RCSV, first described by Call and Fleming in 1988 and also known as “post partum angiopathy”, is characterized by prolonged reversible vasoconstriction of the cerebral arteries, usually associated with acute-onset, severe, recurrent headaches with or without additional neurologic symptoms 1. Although ischemic infarction is rare, small subarachnoid hemorrhages are occasionally associated and are presumed to indicate an underlying loss of arterial mural integrity. Postpartum angiopathy can be associated with pre-eclampsia, eclampsia, and delayed postpartum eclampsia 6.
This case also promotes an inquiry into our current knowledge of arterial wall pathologies that may underlie both conditions. Several studies have performed dermal analyses of patients with spontaneous CAD showing ultrastructural derangements of type I and III collagen fibrils that were not present in controls 7,8. It is uncertain whether there may be an underlying genetic etiology 8 or if previously normal collagen fibrils and other matrix components (e.g. elastic fibers or networks) are altered by acquired inflammatory and autoimmune processes 7. Another study looked at superficial arterial biopsy specimens and found that eight of nine patients with spontaneous CAD had areas of degradation with inflammatory and erythrocytic accumulation between the tunica media and adventitia, whereas none of the control group had this finding. This further supports the theory of a more generalized arteriopathy underlying the CAD in these spontaneous cases. Spontaneous CAD has also been reported in association with other arteriopathies, namely posterior reversible encephalopathy syndrome (PRES), which could point to a common underlying etiology-arterial wall instability and dysfunction 6,9. Our case exhibited none of the imaging stigmata of PRES.

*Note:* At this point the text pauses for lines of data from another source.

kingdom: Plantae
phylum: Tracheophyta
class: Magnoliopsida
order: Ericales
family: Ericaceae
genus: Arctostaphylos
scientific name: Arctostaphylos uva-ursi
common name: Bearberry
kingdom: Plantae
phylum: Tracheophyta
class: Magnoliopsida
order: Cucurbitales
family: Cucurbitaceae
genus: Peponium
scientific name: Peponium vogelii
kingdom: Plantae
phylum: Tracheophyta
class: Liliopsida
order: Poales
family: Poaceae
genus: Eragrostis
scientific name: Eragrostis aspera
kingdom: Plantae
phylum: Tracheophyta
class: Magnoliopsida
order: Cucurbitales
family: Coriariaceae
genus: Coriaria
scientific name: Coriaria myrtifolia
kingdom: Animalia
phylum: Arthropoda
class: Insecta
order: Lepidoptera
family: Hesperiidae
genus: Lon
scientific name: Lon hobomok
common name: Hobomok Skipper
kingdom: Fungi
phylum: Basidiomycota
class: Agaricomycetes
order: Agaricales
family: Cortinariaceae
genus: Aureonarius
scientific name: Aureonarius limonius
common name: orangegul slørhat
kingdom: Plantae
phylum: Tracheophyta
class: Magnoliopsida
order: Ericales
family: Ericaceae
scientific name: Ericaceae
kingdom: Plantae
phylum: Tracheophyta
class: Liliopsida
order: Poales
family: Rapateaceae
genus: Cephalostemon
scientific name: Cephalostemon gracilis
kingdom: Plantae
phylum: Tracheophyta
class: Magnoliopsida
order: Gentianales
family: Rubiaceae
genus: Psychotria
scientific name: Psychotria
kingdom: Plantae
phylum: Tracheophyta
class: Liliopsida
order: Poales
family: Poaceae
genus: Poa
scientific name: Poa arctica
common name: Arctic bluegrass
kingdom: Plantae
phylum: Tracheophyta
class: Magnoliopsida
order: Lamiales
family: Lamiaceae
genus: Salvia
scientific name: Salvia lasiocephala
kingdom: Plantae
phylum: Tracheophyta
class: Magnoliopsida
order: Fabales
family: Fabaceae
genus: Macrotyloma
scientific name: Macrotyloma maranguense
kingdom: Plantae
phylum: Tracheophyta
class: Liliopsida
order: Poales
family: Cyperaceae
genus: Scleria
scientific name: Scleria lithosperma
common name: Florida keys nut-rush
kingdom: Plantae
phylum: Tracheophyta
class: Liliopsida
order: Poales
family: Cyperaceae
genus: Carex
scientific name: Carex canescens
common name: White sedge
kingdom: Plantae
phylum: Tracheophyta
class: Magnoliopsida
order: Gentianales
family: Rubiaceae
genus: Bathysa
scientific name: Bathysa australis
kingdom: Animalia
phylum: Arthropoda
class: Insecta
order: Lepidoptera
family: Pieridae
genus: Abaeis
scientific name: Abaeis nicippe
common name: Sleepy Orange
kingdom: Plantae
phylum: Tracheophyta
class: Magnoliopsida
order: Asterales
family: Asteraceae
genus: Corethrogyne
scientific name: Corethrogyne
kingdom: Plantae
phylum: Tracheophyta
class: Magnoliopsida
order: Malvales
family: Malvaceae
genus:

Given its association with sub-arachnoid hemorrhage, the arteriopathy of RCSV may also comprise an accelerated matrix breakdown and a disruption in the arterial wall in addition to the more apparent vasoconstrictive nature of the disease. Pathological analysis is lacking, given the condition's usually benign course and lack of surgical intervention. One can currently only speculate as to whether the increased immune system activity associated with pregnancy and the postpartum period could activate proteolytic enzymes such as matrix metalloproteinases to cause weakening of the arterial wall. With more widespread recognition of the Call-Fleming RCSV syndrome we should anticipate the discovery of more clues to its pathogenesis, its association with the puerperal period and spontaneous cervical artery dissection.